Implement next permutation, which rearranges numbers into the lexicographically next greater permutation of numbers.
If such arrangement is not possible, it must rearrange it as the lowest possible order (ie, sorted in ascending order).
The replacement must be in-place, do not allocate extra memory.
Here are some examples. Inputs are in the left-hand column and its corresponding outputs are in the right-hand column.
1,2,3 -> 1,3,2
3,2,1 -> 1,2,3
1,1,5 -> 1,5,1
Solution: O(n)
Processes: Take A = {1,3,2} as an example:
1. Traverse from back to forth, find the turning point, that is A[i] = 3.
2. Sort from the turning point to the end (A[i] to A[end]), so {3,2} becomes {2,3}.
3. If i equals to 0, finish! Else, goto 4.
4. Let j = i, search from A[j] to A[end] to find the first elem which is larger than A[i-1], '2' here.

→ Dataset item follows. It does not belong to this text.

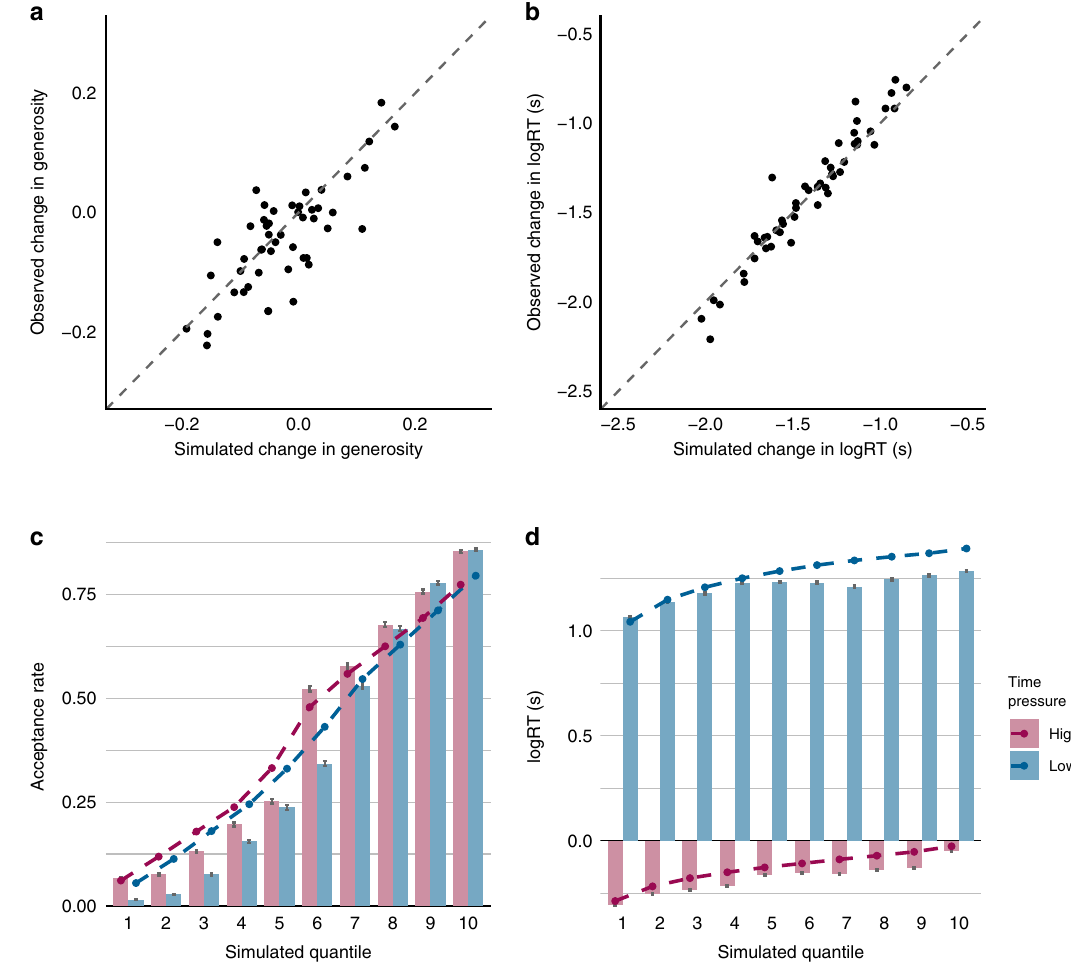
Fig. 5 Simulated vs. observed behaviour in the gaze-informed ADDM. Model versus observed inter-individual differences in a change in proportion generosity under time pressure, and b change in logRT under time pressure. Each point represents a subject ( N = 50), and points on the dashed line indicate perfect simulation of the observed data. Bottom panels illustrate simulated versus observed intra-individual differences, coloured by time pressure condition, in c acceptance of proposed offers, and d logRT, binned into ten model-predicted quantiles within individuals. Column height represents the observed group averages with error bars denoting one standard error above and below the mean. Points on the dashed line represent the simulated averages within these quantiles across individual subjects ( N = 50). Source data are provided as a Source Data fi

5. Swap the elem A[j] with A[i-1].
Finally, the next permutation is {2,1,3}.
1 class Solution {
2 public:
3 void nextPermutation(vector<int> &num) {
4 int i = num.size()-1;
5 while(i > 0 && num[i] <= num[i-1]) {
6 i--;
7 }
8 sort(num.begin()+i, num.end());
9 if(i == 0) {
10 return;
11 }
12 int j = i;
13 while(j < num.size() && num[j] <= num[i-1]) {
14 j++;
15 }
16 swap(num[i-1], num[j]);
17 }
18 };